C'est typiquement les années 70 dans cet appart bohème de rêve du Square du Roule où la mère de Nora a planqué des Juifs. Il y a dans toutes les chambres des danseurs du Ballet du XXe siècle qui parlent Karma et se foutent de la vaisselle sale. Ils ont adopté celui que j'ai voituré à Paris, qu'on appelle Giton et qui adore se montrer à poil. Incontestablement un corps sublime, le profil du favori de l'empereur Hadrien, assez d'instinct pour ne pas trop déconner quand on parle politique ou philo, mais Béjart lui a déjà fait comprendre qu'il lui faudrait trimer dur pour devenir ce qui s'appelle un danseur.

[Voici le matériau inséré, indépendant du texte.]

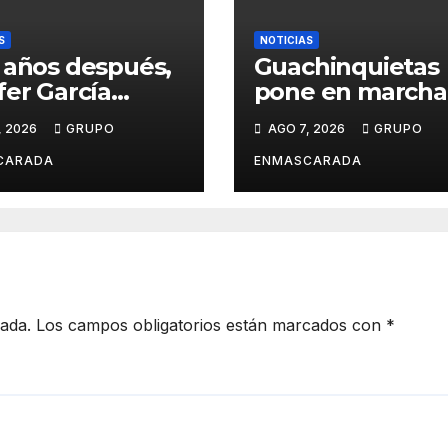
S
NOTICIAS
 años después,
Guachinquietas
fer García
pone en marcha 
ve su sueño
creación de su
, 2026
GRUPO
AGO 7, 2026
GRUPO
avalero en el
repertorio para e
o de
Carnaval 2027
CARADA
ENMASCARADA
entación de
Juan de la
la para el
d Prix
cada.
Los campos obligatorios están marcados con
*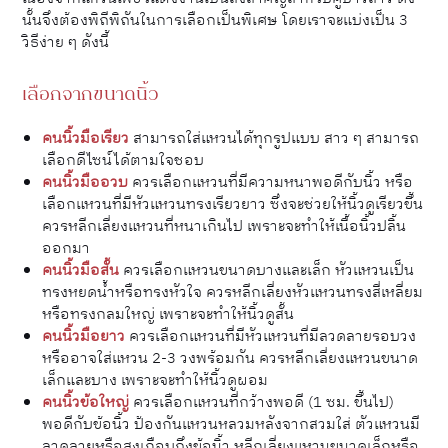
นั้นจึงต้องพิถีพิถันในการเลือกเป็นพิเศษ โดยเราจะแบ่งเป็น 3
วิธีง่าย ๆ ดังนี้
เลือกจากขนาดนิ้ว
คนนิ้วมือเรียว
สามารถใส่แหวนได้ทุกรูปแบบ สาว ๆ สามารถ
เลือกดีไซน์ได้ตามใจชอบ
คนนิ้วมืออวบ
ควรเลือกแหวนที่มีความหนาพอดีกับนิ้ว หรือ
เลือกแหวนที่มีหัวแหวนทรงเรียวยาว ซึ่งจะช่วยให้นิ้วดูเรียวขึ้น
ควรหลีกเลี่ยงแหวนที่หนาเกินไป เพราะจะทำให้เนื้อนิ้วปลิ้น
ออกมา
คนนิ้วมือสั้น
ควรเลือกแหวนขนาดบางและเล็ก หัวแหวนเป็น
ทรงหยดน้ำหรือทรงหัวใจ ควรหลีกเลี่ยงหัวแหวนทรงสี่เหลี่ยม
หรือทรงกลมใหญ่ เพราะจะทำให้นิ้วดูสั้น
คนนิ้วมือยาว
ควรเลือกแหวนที่มีหัวแหวนที่มีลวดลายรอบวง
หรืออาจใส่แหวน 2-3 วงพร้อมกัน ควรหลีกเลี่ยงแหวนขนาด
เล็กและบาง เพราะจะทำให้นิ้วดูผอม
คนนิ้วข้อใหญ่
ควรเลือกแหวนที่กว้างพอดี (1 ซม. ขึ้นไป)
พอดีกับข้อนิ้ว ป้องกันแหวนหลวมหลังจากสวมใส่ ตัวแหวนมี
ลวดลายหรือสูงเกือบถึงข้อนิ้ว หลีกเลี่ยงแหวนขนาดเล็กหรือ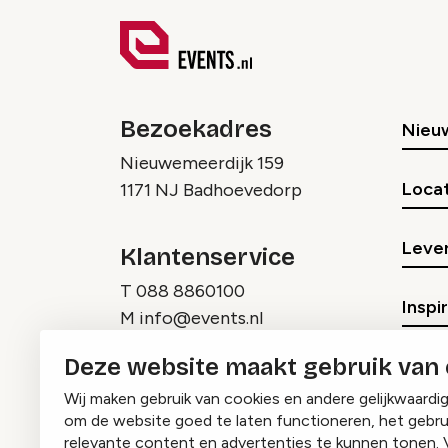
Bezoekadres
Nieu
Nieuwemeerdijk 159
Locat
1171 NJ Badhoevedorp
Lever
Klantenservice
T
088 8860100
Inspi
M
info@events.nl
Deze website maakt gebruik van
Wij maken gebruik van cookies en andere gelijkwaardi
om de website goed te laten functioneren, het gebru
relevante content en advertenties te kunnen tonen. 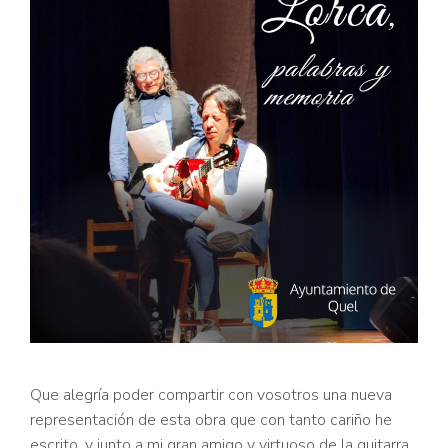
Que alegría poder compartir con vosotros una nueva
representación de esta obra que con tanto cariño he
escrito, y junto a mi gran amigo y virtuoso de la guitarra,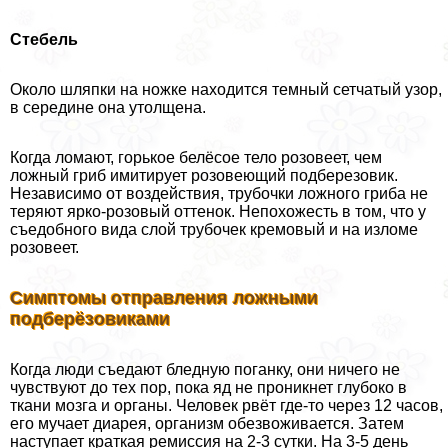
Стебель
Около шляпки на ножке находится темный сетчатый узор,
в середине она утолщена.
Когда ломают, горькое белёсое тело розовеет, чем
ложный гриб имитирует розовеющий подберезовик.
Независимо от воздействия, трубочки ложного гриба не
теряют ярко-розовый оттенок. Непохожесть в том, что у
съедобного вида слой трубочек кремовый и на изломе
розовеет.
Симптомы отправления ложными
подберёзовиками
Когда люди съедают бледную поганку, они ничего не
чувствуют до тех пор, пока яд не проникнет глубоко в
ткани мозга и органы. Человек рвёт где-то через 12 часов,
его мучает диарея, организм обезвоживается. Затем
наступает краткая ремиссия на 2-3 сутки. На 3-5 день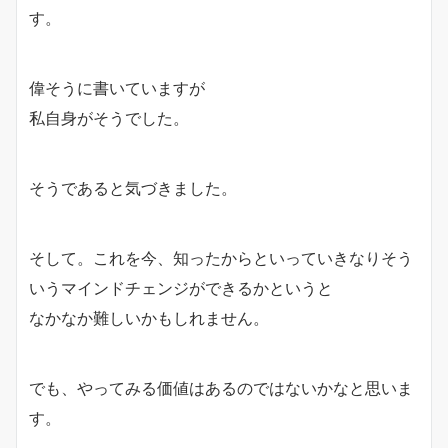
す。
偉そうに書いていますが
私自身がそうでした。
そうであると気づきました。
そして。これを今、知ったからといっていきなりそう
いうマインドチェンジができるかというと
なかなか難しいかもしれません。
でも、やってみる価値はあるのではないかなと思いま
す。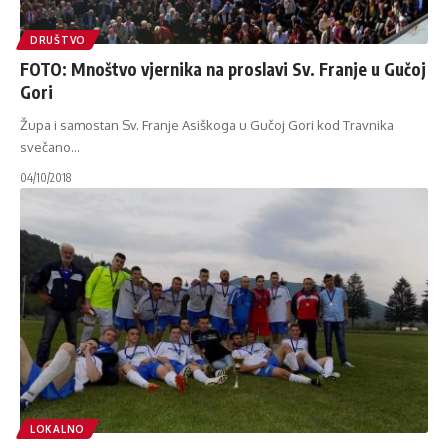
DRUŠTVO
FOTO: Mnoštvo vjernika na proslavi Sv. Franje u Gučoj
Gori
Župa i samostan Sv. Franje Asiškoga u Gučoj Gori kod Travnika
svečano
…
04/10/2018
LOKALNO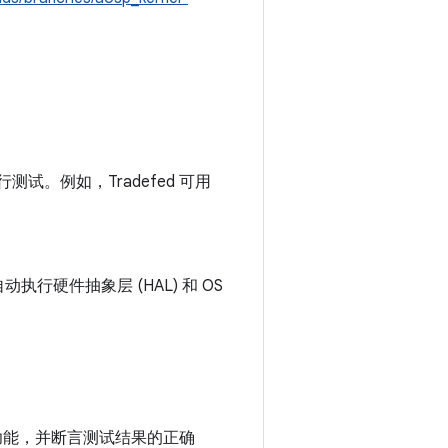
行测试。例如，Tradefed 可用
执行硬件抽象层 (HAL) 和 OS
象的功能，并断言测试结果的正确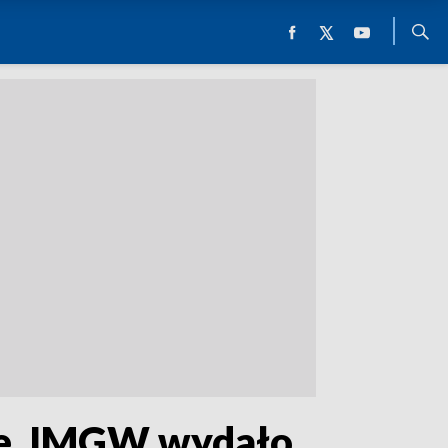
kie. IMGW wydało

Giton est en principe la chose de Nora, qui me fait comprendre à la cuisine qu'elle ne voit pas ça durer longtemps. Devant l'évier croûté de tartre on parle aussi de Gurdjieff et des groupes de Chandolin, puis du dernier festival d'Avignon où Germinal et Jorge ont fait merveille - entre autres trips.
Dans le métro le lendemain Giton me la joue bardache, mais son narcissisme me tue à la fin. Le dernier soir nous allons fumer du H dans une baignoire de l'Opéra (Die Walkyrie) et nous rentrons si claqués que je m'endors au volant à la hauteur d'Auxerre. Mon ange gardien reptilien me fait juste éviter le crash, et quelque temps après Giton se met à boire, se laisse pousser la barbe et se lance dans le commerce.